There is no other way to say it, Margin Call caters only to the choir. Only those who are truly aware of the issue and willing to watch the house of cards fall are going to watch this film, and even fewer are going to truly understand what is going on. The film dumbs down a majority of the issues and attempts to place a human value on many of these greedy characters, even when there is one. The film fails to drive home the contrasting issues at hand, and even the gross lack of accountability and hypocrisy that is rampant in the film. Where Too Big To Fail explored the key real-life players in the accountable investment banks and the government, Margin Call uses fictional characters and twenty-four hour timeline in order to explain what had happened, and sum it up in two hours.
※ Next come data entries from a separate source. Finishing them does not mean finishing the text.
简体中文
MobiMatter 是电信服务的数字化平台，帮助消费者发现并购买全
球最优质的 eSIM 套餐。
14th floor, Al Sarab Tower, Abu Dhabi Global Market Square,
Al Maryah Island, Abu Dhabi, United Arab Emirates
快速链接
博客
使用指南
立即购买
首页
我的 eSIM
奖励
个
The American film industry is still weak in its portrayals of the financial crisis, and has barely attempted producing films that portray the suffering at the main street level, even when Occupy Wall Street is begging to be heard.

F. Scott Fitzgerald once said of those studio heads who ran Hollywood were the only men who truly understood how the industry worked during the studio system from top to bottom. For the 2008 financial meltdown, only a few men truly understood all the key elements and their eventual effects on the financial market. What is worse, those who knew about the impending doom did nothing about it. The title of the film refers to the domino effect that will effectively damage an entire class of financial markets, in this case, mortgage back securities. Margin Call explores what we all knew, but finally shoves it in our face. The 1% will recover and be bailed out. But it is everyone else, even those who assisted in damage control, that are essentially thrown under the bus. As Inside Job stated, there has yet to be anyone who has been indicted or charged with the accountability of this economic collapse.